Scientists in South Africa first announced the discovery of omicron over Thanksgiving weekend, as I wrote for the Deseret News.
- The scientists said the omicron variant has dozens of mutations that worried experts because of its potential for spreading and evading vaccines.
Dr. Megan Ranney, an emergency room physician at Lifespan and a Brown University researcher, told WJAR in Providence, Rhode Island, that the omicron variant “is the variant that many of us have been worried about.”
- “Time will tell if it is as serious as the preliminary reports suggest that it may be,” she said.
Ranney said the research is still being done into the omicron variant. More research and data will help experts understand the new variant and how it could impact our society.

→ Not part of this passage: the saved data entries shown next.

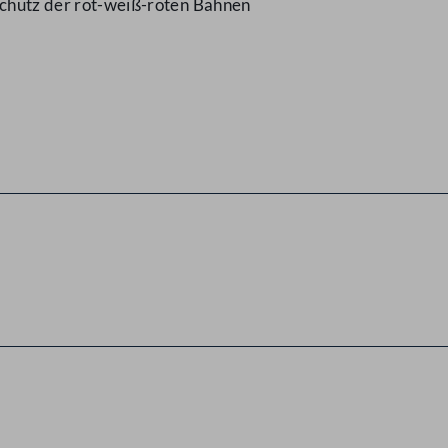
Schutz der rot-weiß-roten Bahnen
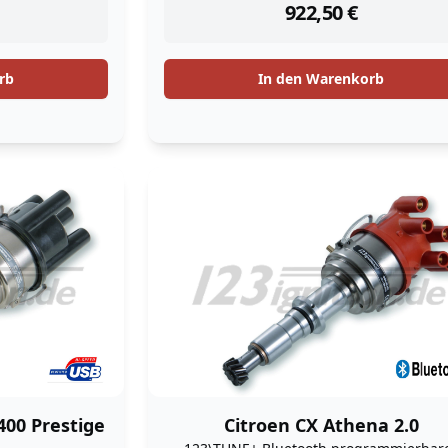
922,50
€
rb
In den Warenkorb
400 Prestige
Citroen CX Athena 2.0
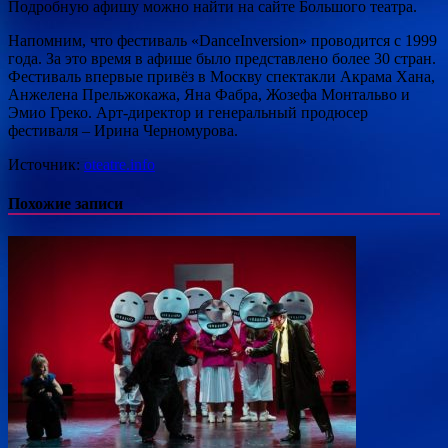
Подробную афишу можно найти на сайте Большого театра.
Напомним, что фестиваль «DanceInversion» проводится с 1999
года. За это время в афише было представлено более 30 стран.
Фестиваль впервые привёз в Москву спектакли Акрама Хана,
Анжелена Прельжокажа, Яна Фабра, Жозефа Монтальво и
Эмио Греко. Арт-директор и генеральный продюсер
фестиваля – Ирина Черномурова.
Источник:
oteatre.info
Похожие записи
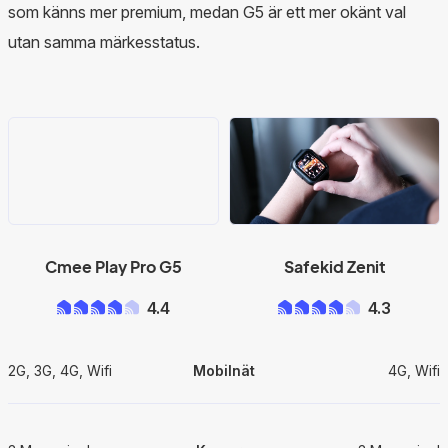
som känns mer premium, medan G5 är ett mer okänt val
utan samma märkesstatus.
Cmee Play Pro G5
Safekid Zenit
4.4
4.3
2G, 3G, 4G, Wifi
Mobilnät
4G, Wifi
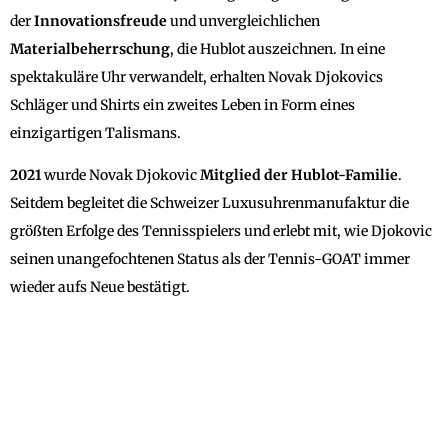
der
Innovationsfreude
und unvergleichlichen
Materialbeherrschung
, die Hublot auszeichnen. In eine
spektakuläre Uhr verwandelt, erhalten Novak Djokovics
Schläger und Shirts ein zweites Leben in Form eines
einzigartigen Talismans.
2021
wurde Novak Djokovic
Mitglied der Hublot-Familie
.
Seitdem begleitet die Schweizer Luxusuhrenmanufaktur die
größten Erfolge des Tennisspielers und erlebt mit, wie Djokovic
seinen unangefochtenen Status als der Tennis-GOAT immer
wieder aufs Neue bestätigt.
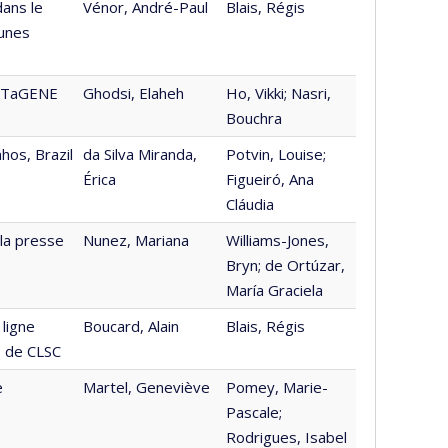
dans le
Vénor, André-Paul
Blais, Régis
munes
CARTaGENE
Ghodsi, Elaheh
Ho, Vikki; Nasri,
Bouchra
hos, Brazil
da Silva Miranda,
Potvin, Louise;
Érica
Figueiró, Ana
Cláudia
 la presse
Nunez, Mariana
Williams-Jones,
Bryn; de Ortúzar,
María Graciela
 ligne
Boucard, Alain
Blais, Régis
s de CLSC
e
Martel, Geneviève
Pomey, Marie-
Pascale;
Rodrigues, Isabel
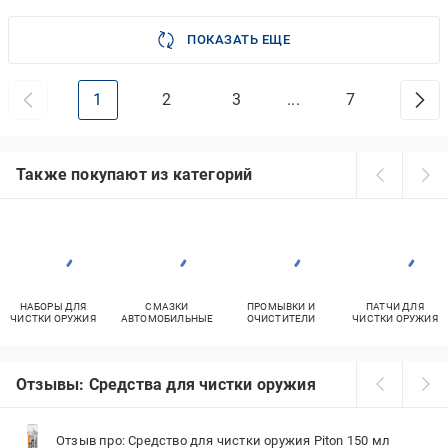
ПОКАЗАТЬ ЕЩЕ
1
2
3
...
7
Также покупают из категорий
НАБОРЫ ДЛЯ
СМАЗКИ
ПРОМЫВКИ И
ПАТЧИ ДЛЯ
ЧИСТКИ ОРУЖИЯ
АВТОМОБИЛЬНЫЕ
ОЧИСТИТЕЛИ
ЧИСТКИ ОРУЖИЯ
Отзывы: Средства для чистки оружия
Отзыв про: Средство для чистки оружия Piton 150 мл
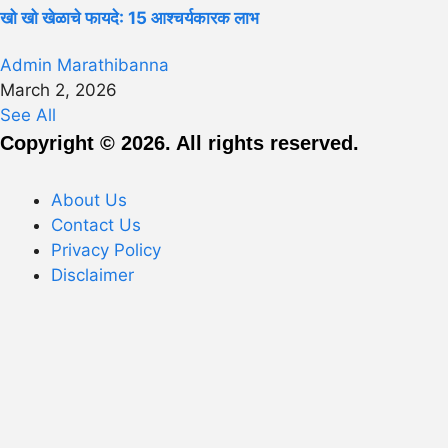
खो खो खेळाचे फायदे: 15 आश्चर्यकारक लाभ
Admin Marathibanna
March 2, 2026
See All
Copyright © 2026. All rights reserved.
About Us
Contact Us
Privacy Policy
Disclaimer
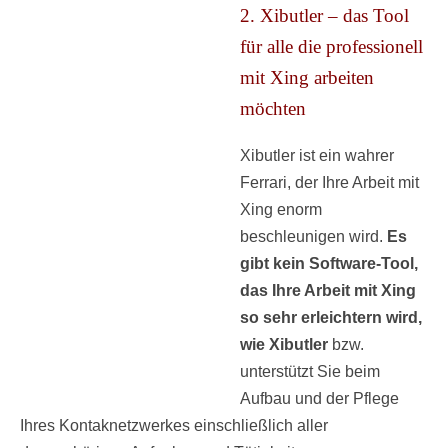
2. Xibutler – das Tool
für alle die professionell
mit Xing arbeiten
möchten
Xibutler ist ein wahrer
Ferrari, der Ihre Arbeit mit
Xing enorm
beschleunigen wird.
E
s
gibt kein Software-Tool,
das Ihre Arbeit mit Xing
so sehr erleichtern wird,
wie Xibutler
bzw.
unterstützt Sie beim
Aufbau und der Pflege
Ihres Kontaknetzwerkes einschließlich aller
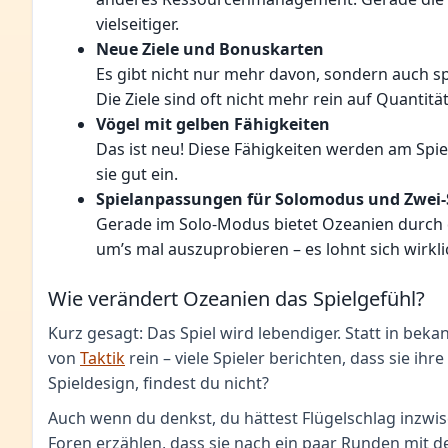
vielseitiger.
Neue Ziele und Bonuskarten
Es gibt nicht nur mehr davon, sondern auch sp
Die Ziele sind oft nicht mehr rein auf Quantit
Vögel mit gelben Fähigkeiten
Das ist neu! Diese Fähigkeiten werden am Spi
sie gut ein.
Spielanpassungen für Solomodus und Zwei-S
Gerade im Solo-Modus bietet Ozeanien durch 
um’s mal auszuprobieren – es lohnt sich wirkli
Wie verändert Ozeanien das Spielgefühl?
Kurz gesagt: Das Spiel wird lebendiger. Statt in bek
von
Taktik
rein – viele Spieler berichten, dass sie ih
Spieldesign, findest du nicht?
Auch wenn du denkst, du hättest Flügelschlag inzwis
Foren erzählen, dass sie nach ein paar Runden mit de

- “The thing about omicron is that it has numerous mutations to a lot of different parts of its genome that make it potentially much more transmissible and much more difficult to fight with some of the strategies that we already have,” said Ranney.
Dr. Scott Gottlieb, the former commissioner of the Food and Drug Administration, said researchers want to examine “the features of the virus itself.”
- He said that “the virus sequence has a lot of mutations that we know are associated not just with increased immune evasion, the ability to evade the immunity that we’ve acquired through vaccination of prior infection, but also potentially virulence that could make it more contagious and a more fearsome virus.”